▸ GIVEN ENTRIES
_ _ _ _ _ _ _
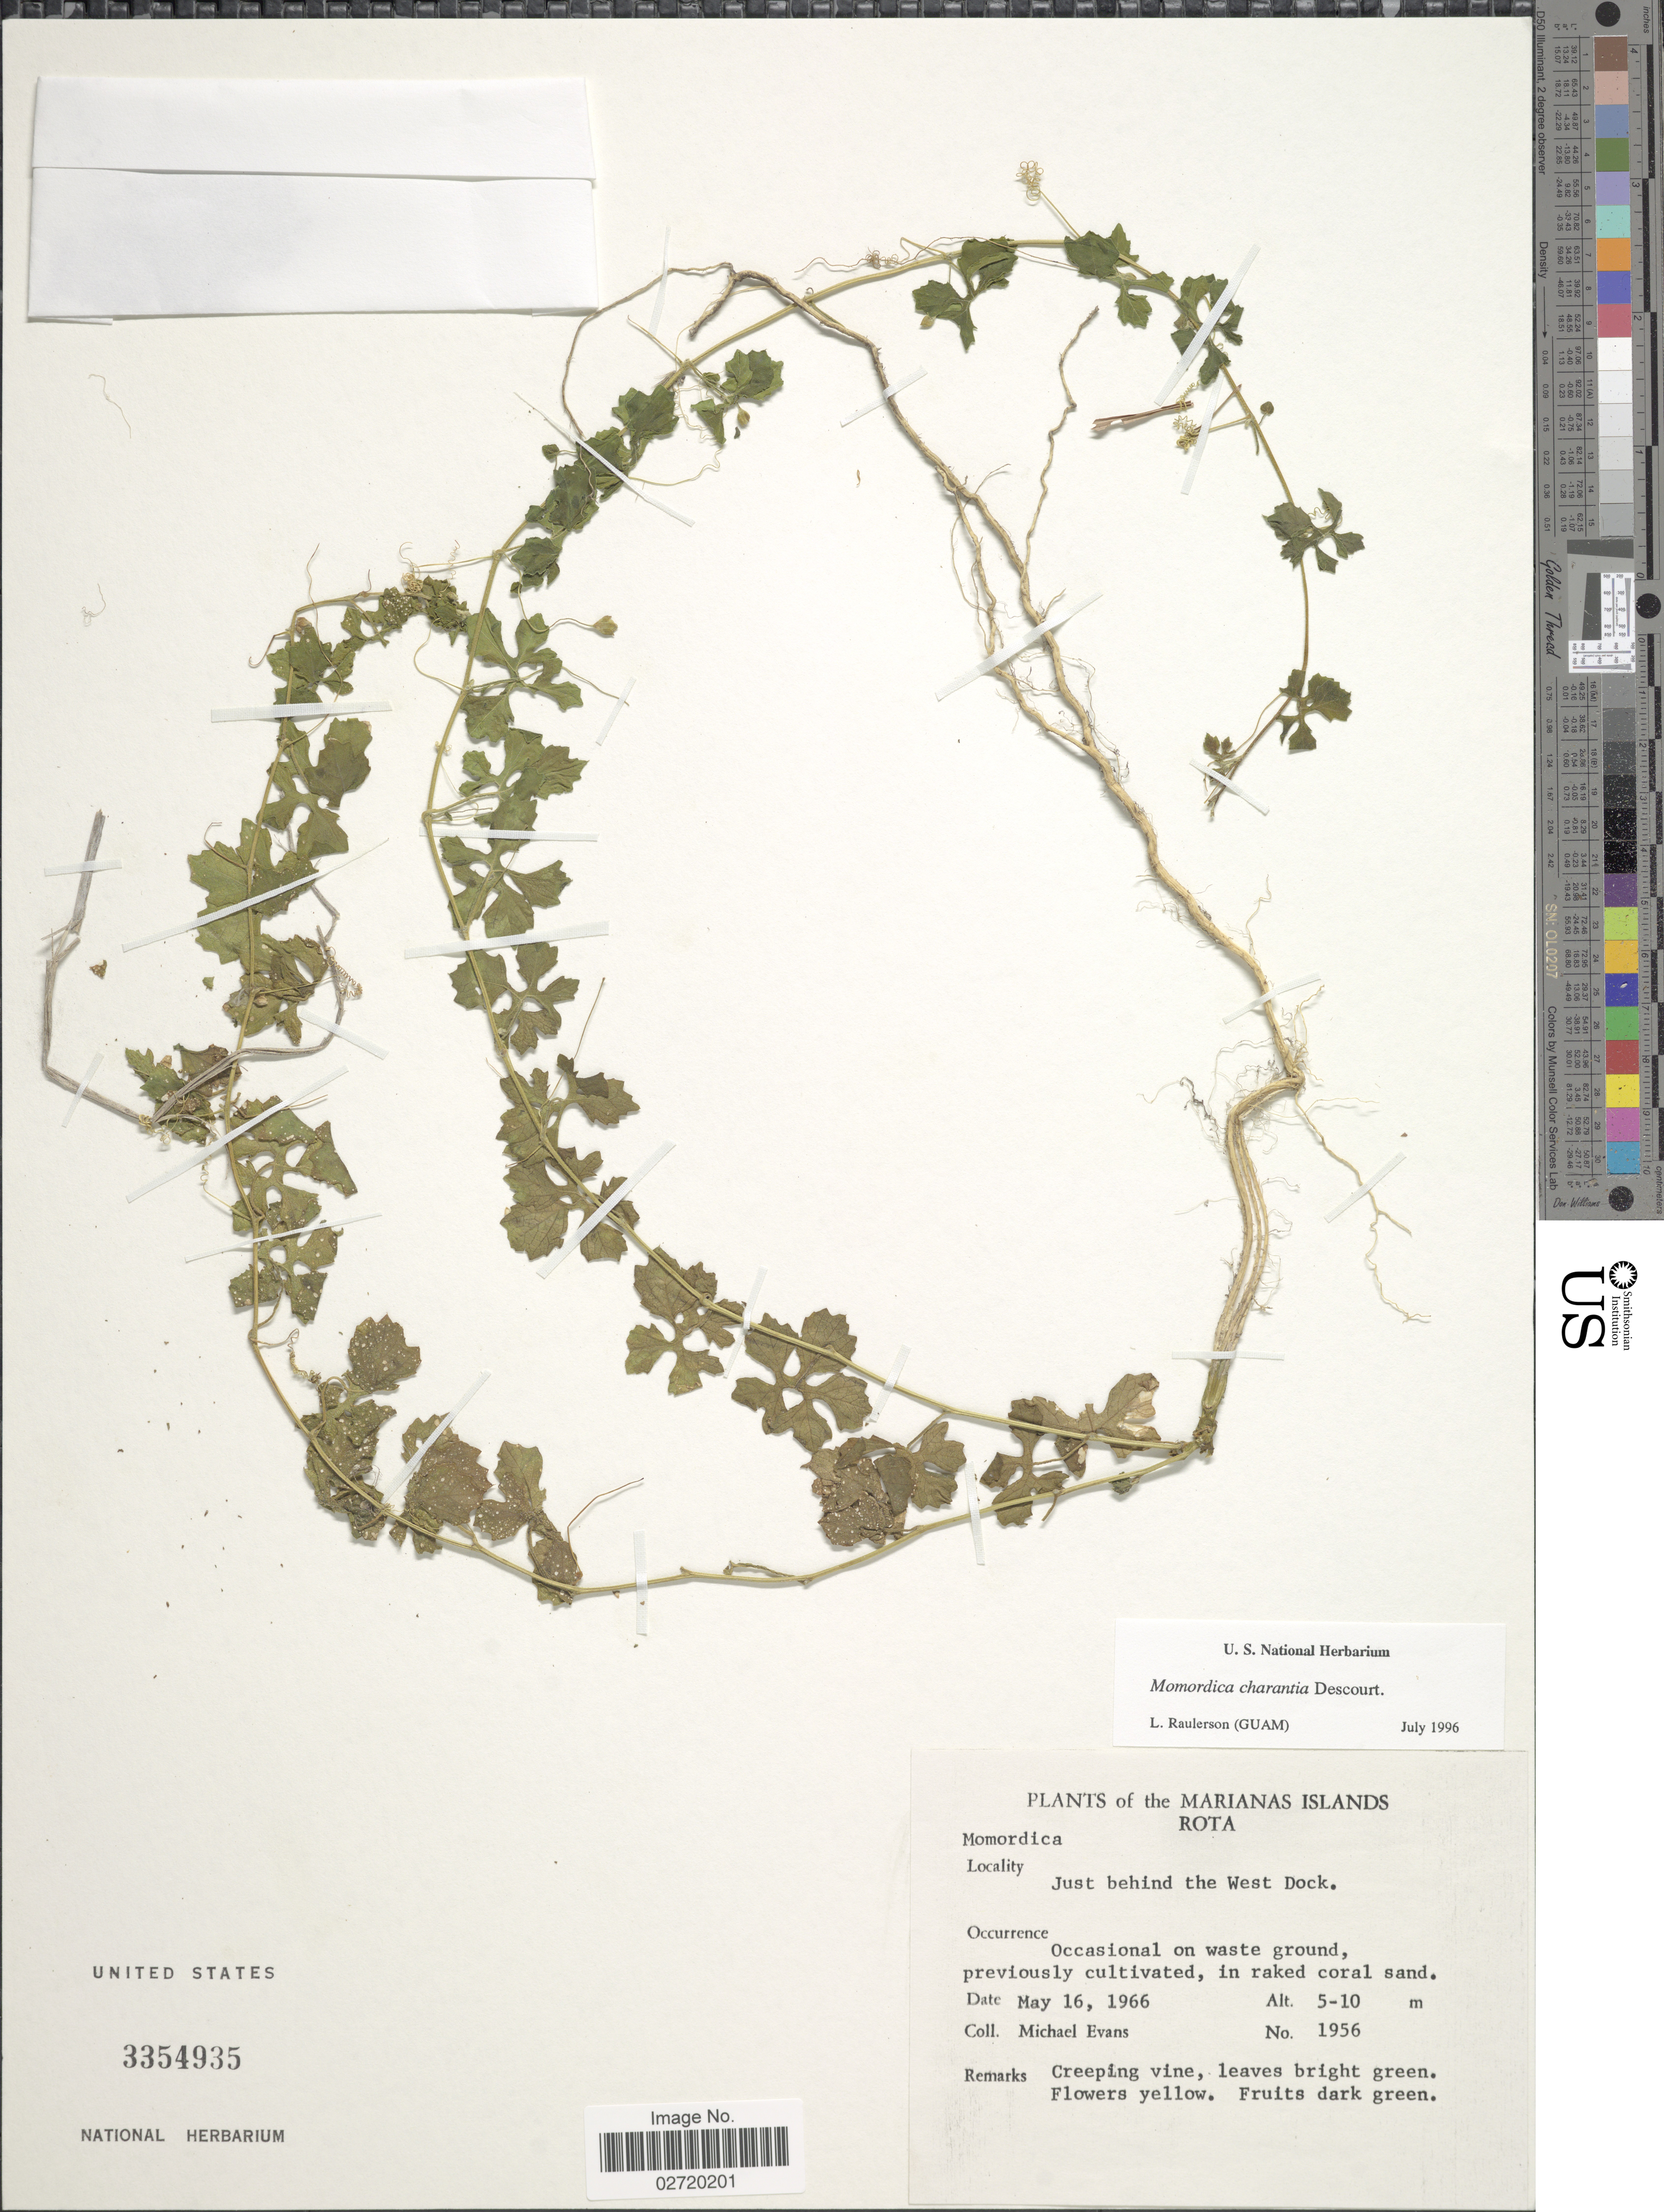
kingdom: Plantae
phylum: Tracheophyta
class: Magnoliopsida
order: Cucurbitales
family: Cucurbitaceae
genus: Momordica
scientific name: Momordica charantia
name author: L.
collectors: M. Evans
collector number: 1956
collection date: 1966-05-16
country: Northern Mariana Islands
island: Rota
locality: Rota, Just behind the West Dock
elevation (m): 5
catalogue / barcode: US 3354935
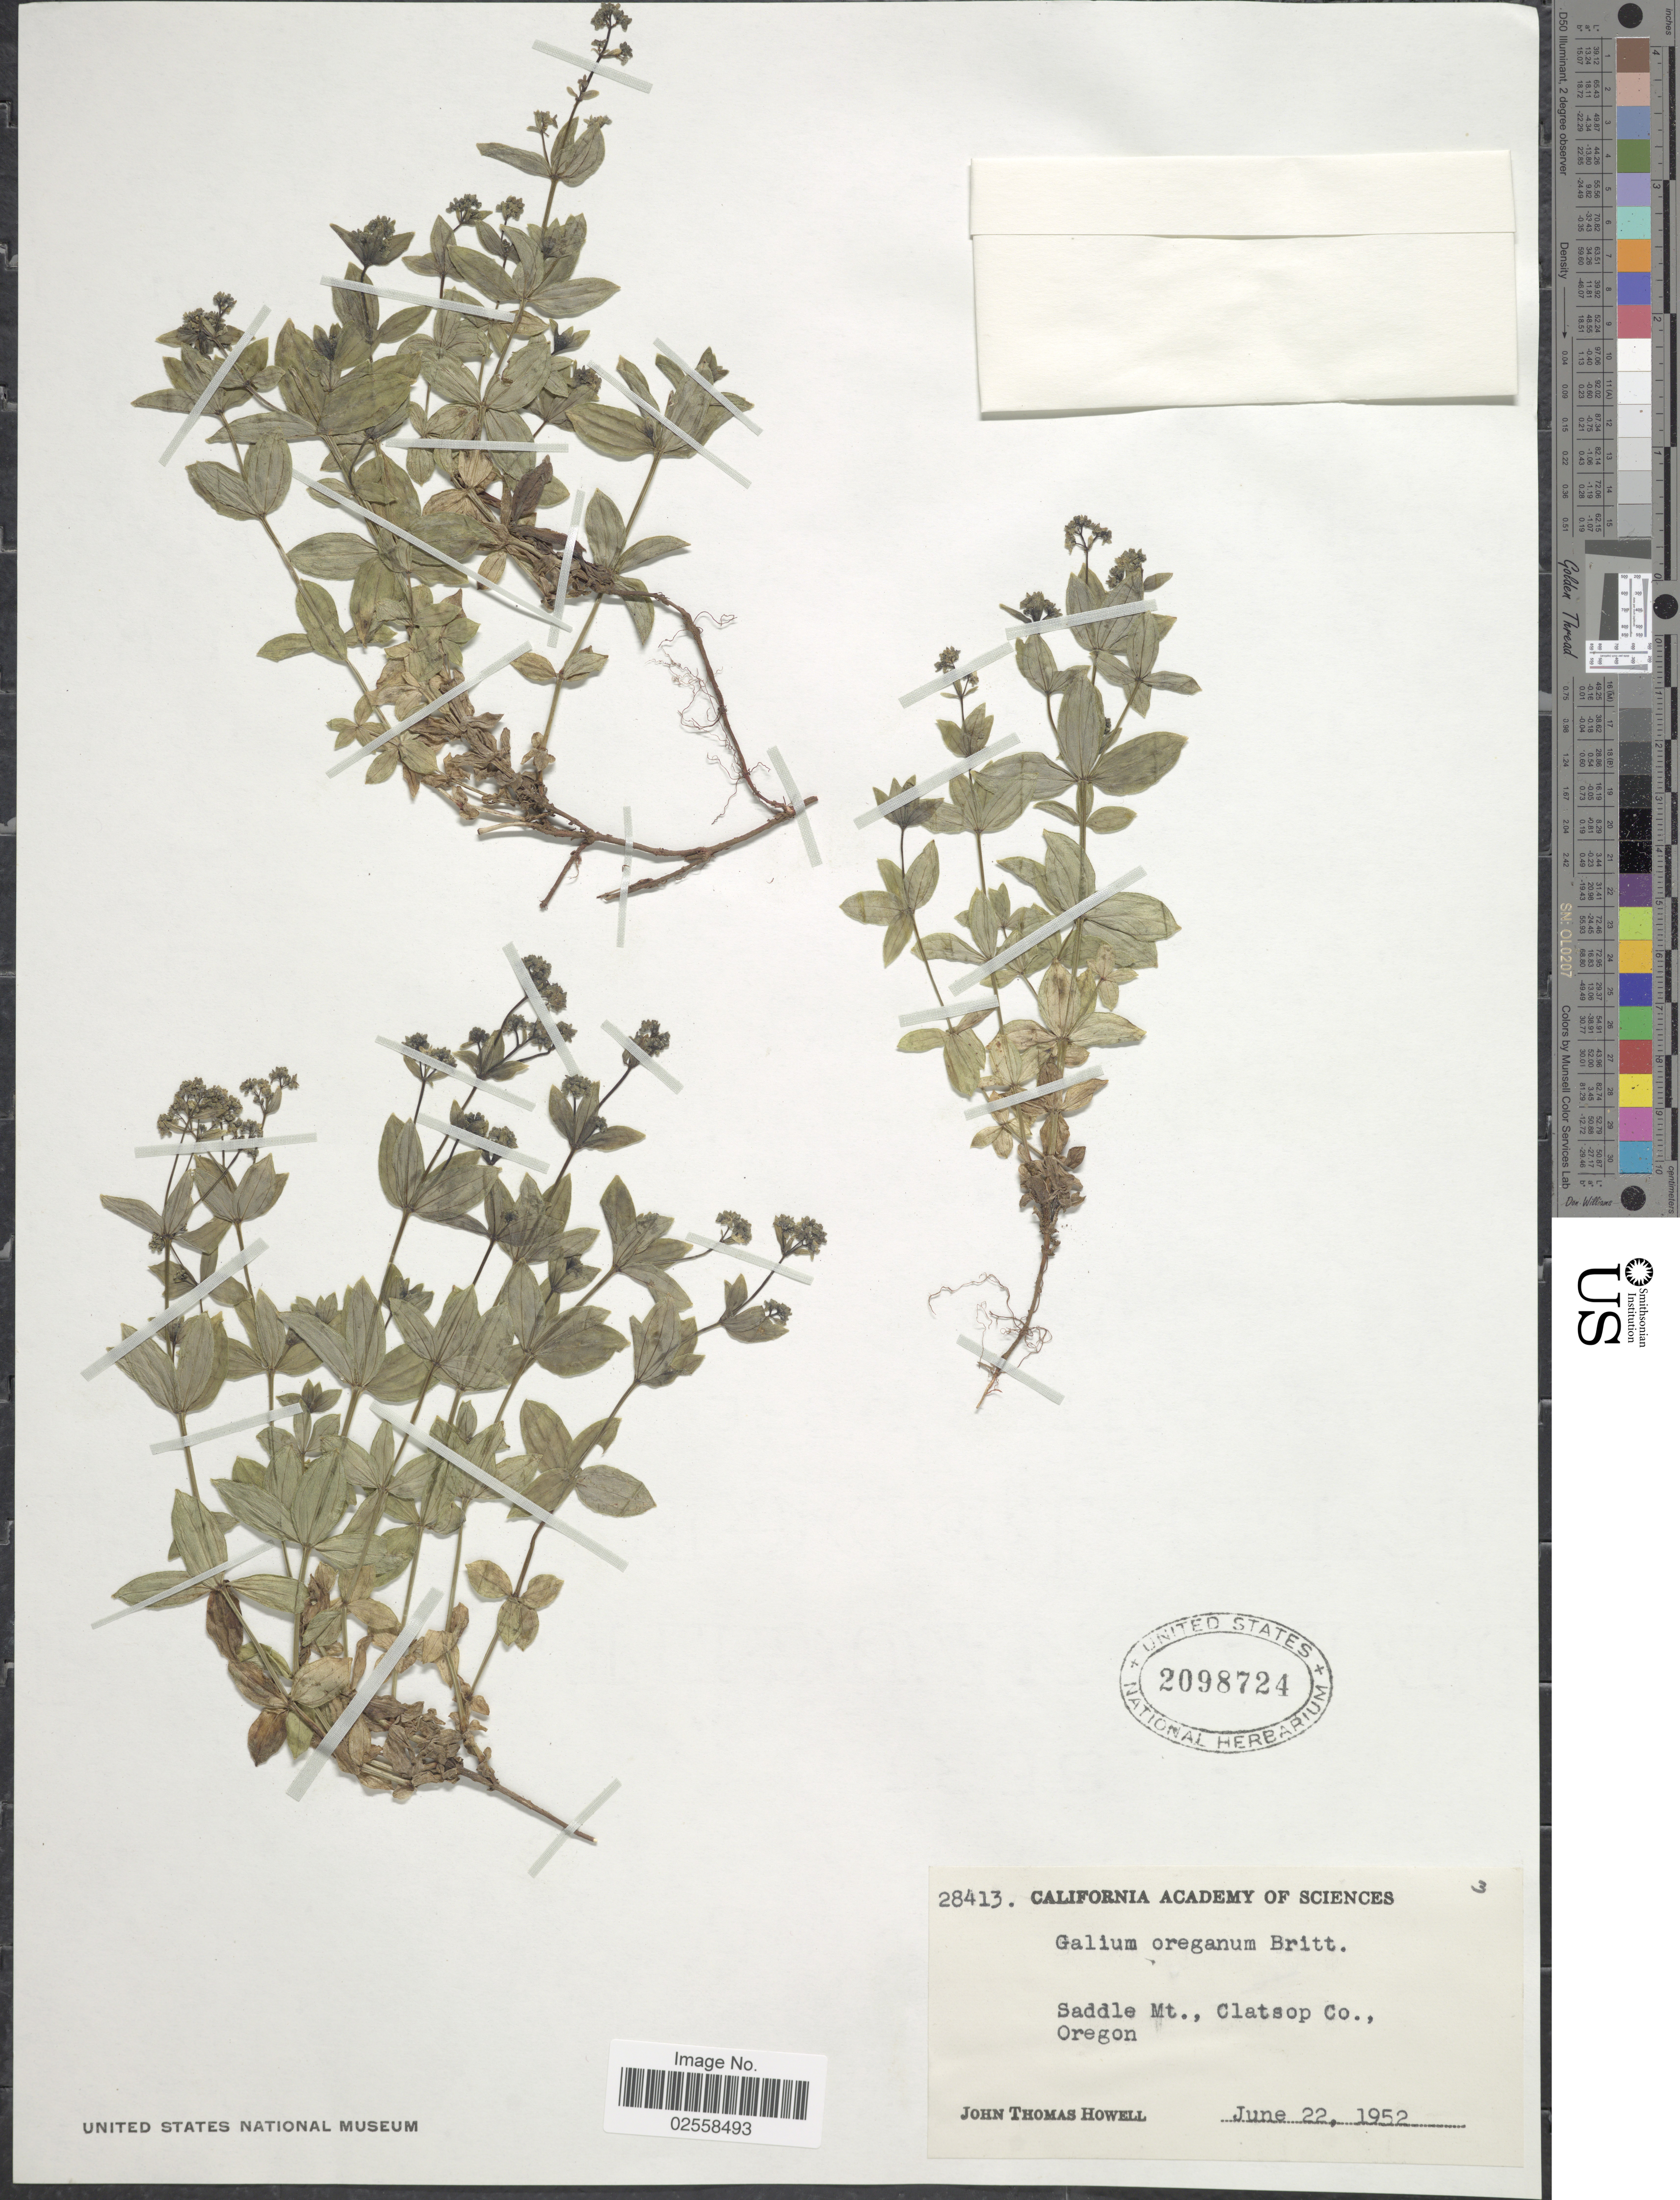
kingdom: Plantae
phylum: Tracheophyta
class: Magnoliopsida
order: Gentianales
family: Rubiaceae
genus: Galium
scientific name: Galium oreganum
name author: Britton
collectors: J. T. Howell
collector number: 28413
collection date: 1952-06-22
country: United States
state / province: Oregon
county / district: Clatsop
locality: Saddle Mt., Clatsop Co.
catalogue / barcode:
_ _ _ _ _ _ _
▸ WHAT IS REQUIRED
Copy the lines of the records verbatim, starting at the line that contains "order: Cucurbitales" and ending after the line that contains "island: Rota".

▸ RESULT OF THIS TASK
order: Cucurbitales
family: Cucurbitaceae
genus: Momordica
scientific name: Momordica charantia
name author: L.
collectors: M. Evans
collector number: 1956
collection date: 1966-05-16
country: Northern Mariana Islands
island: Rota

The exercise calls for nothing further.